▸ **抜粋**
法律ノート 第1378回 弁護士 鈴木淳司
Aug 6, 2023
サンフランシスコに本社があるツイッターの名前がXになっただとか、新たに設置されたサインが市の条例に反しているとか、ニュースになっていますが、その本社の周りは、ホームレスの人が多く、麻薬常用者ではないかと思える人たちもウロウロしています。
先週もその近くに用事があり、車を一時的に停車させていたのですが、歩いている人たちのなかには、明らかにまっすぐ歩いていない人や何か訳のわからないことを叫んでいる人もいました。
驚いたのは裸足で歩いていたボサボサの長髪の人が弓矢を担いでいたことでした。
弓矢などサンフランシスコの街中ではどうみても不要だと思いますが。
このような環境をどうしていくのか、市の大きな問題ですね。
いつになったら、コロナ前のような正常な環境に戻るのでしょうか。

▸ **課題**
1. 上の抜粋のうち、「法律ノート 第1378回 弁護士」で始まり「弓矢などサンフランシスコの街中ではどうみても不要だと思いますが。」に至るまでの部分を、一字も変えずに書き写してください。
2. 上の抜粋を読み、次の問いに答えてください。
(a) ツイッターの本社はどこにありますか。
(b) 筆者が先週車を一時的に停車させていたのは、なぜですか。
(c) 裸足で歩いていた人は何を担いでいましたか。
3. 上の抜粋にある「驚いたのは裸足で歩いていたボサボサの長髪の人が弓矢を担いでいたことでした。」という一文を英語に訳してください。

収集データ一覧:
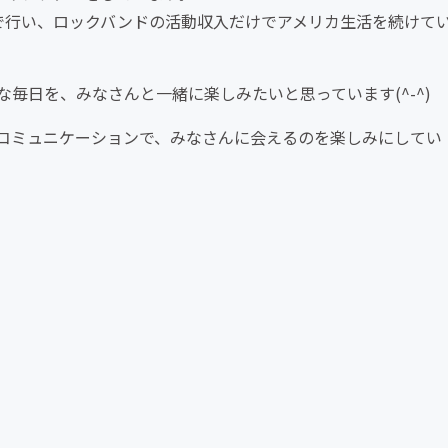
Yで行い、ロックバンドの活動収入だけでアメリカ生活を続けて
毎日を、みなさんと一緒に楽しみたいと思っています(^-^)
コミュニケーションで、みなさんに会えるのを楽しみにしてい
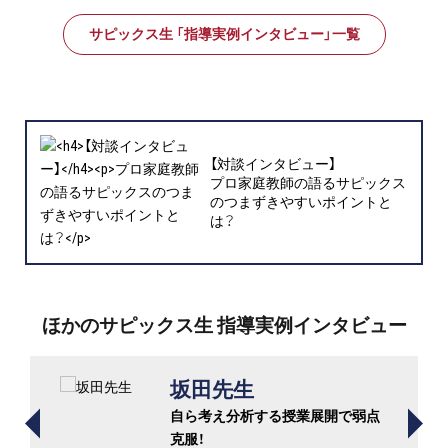
サピックス生 「指導実例インタビュー」一覧
【対談インタビュー】
プロ家庭教師の語るサピックス
のつまずきやすいポイントと
は？
ほかのサピックス生 指導実例インタビュー
坂田先生
自ら考え分析する授業展開で弱点
克服！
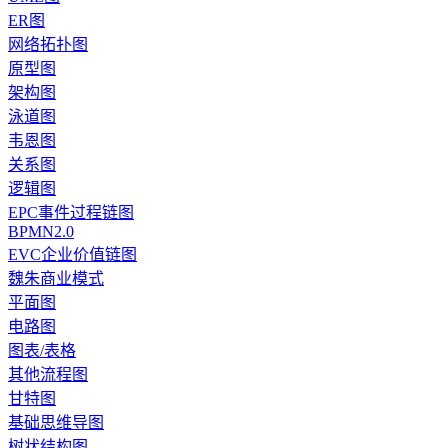
ER图
网络拓扑图
原型图
架构图
泳道图
韦恩图
关系图
逻辑图
EPC事件过程链图
BPMN2.0
EVC企业价值链图
魏朱商业模式
平面图
电路图
图表/表格
其他流程图
甘特图
基础思维导图
树状结构图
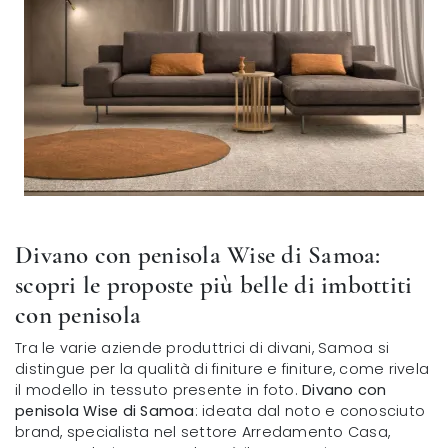
Divano con penisola Wise di Samoa:
scopri le proposte più belle di imbottiti
con penisola
Tra le varie aziende produttrici di divani, Samoa si
distingue per la qualità di finiture e finiture, come rivela
il modello in tessuto presente in foto.
Divano con
penisola Wise di Samoa
: ideata dal noto e conosciuto
brand, specialista nel settore Arredamento Casa,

▸ **解答**
1.
法律ノート 第1378回 弁護士 鈴木淳司
Aug 6, 2023
サンフランシスコに本社があるツイッターの名前がXになっただとか、新たに設置されたサインが市の条例に反しているとか、ニュースになっていますが、その本社の周りは、ホームレスの人が多く、麻薬常用者ではないかと思える人たちもウロウロしています。
先週もその近くに用事があり、車を一時的に停車させていたのですが、歩いている人たちのなかには、明らかにまっすぐ歩いていない人や何か訳のわからないことを叫んでいる人もいました。
驚いたのは裸足で歩いていたボサボサの長髪の人が弓矢を担いでいたことでした。
弓矢などサンフランシスコの街中ではどうみても不要だと思いますが。

2.
(a) サンフランシスコにあります。
(b) その近くに用事があったからです。
(c) 弓矢を担いでいました。

3. What surprised me was that a barefoot person with long, disheveled hair was carrying a bow and arrows over their shoulder.